Data to examine section start

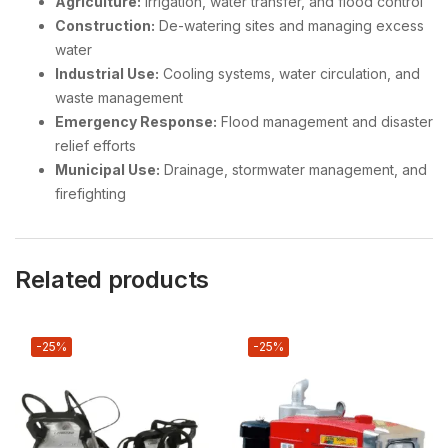
Agriculture:
Irrigation, water transfer, and flood control
Construction:
De-watering sites and managing excess
water
Industrial Use:
Cooling systems, water circulation, and
waste management
Emergency Response:
Flood management and disaster
relief efforts
Municipal Use:
Drainage, stormwater management, and
firefighting
Related products
-25%
-25%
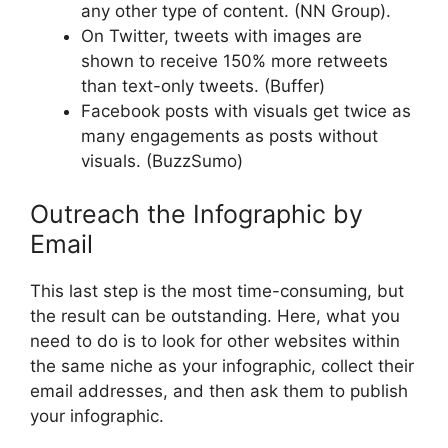
any other type of content. (NN Group).
On Twitter, tweets with images are
shown to receive 150% more retweets
than text-only tweets. (Buffer)
Facebook posts with visuals get twice as
many engagements as posts without
visuals. (BuzzSumo)
Outreach the Infographic by
Email
This last step is the most time-consuming, but
the result can be outstanding. Here, what you
need to do is to look for other websites within
the same niche as your infographic, collect their
email addresses, and then ask them to publish
your infographic.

Data to examine section end

Only the text of the records is to be reproduced exactly; skip the pictures.

Agriculture:
Irrigation, water transfer, and flood control
Construction:
De-watering sites and managing excess
water
Industrial Use:
Cooling systems, water circulation, and
waste management
Emergency Response:
Flood management and disaster
relief efforts
Municipal Use:
Drainage, stormwater management, and
firefighting
Related products
-25%
-25%
any other type of content. (NN Group).
On Twitter, tweets with images are
shown to receive 150% more retweets
than text-only tweets. (Buffer)
Facebook posts with visuals get twice as
many engagements as posts without
visuals. (BuzzSumo)
Outreach the Infographic by
Email
This last step is the most time-consuming, but
the result can be outstanding. Here, what you
need to do is to look for other websites within
the same niche as your infographic, collect their
email addresses, and then ask them to publish
your infographic.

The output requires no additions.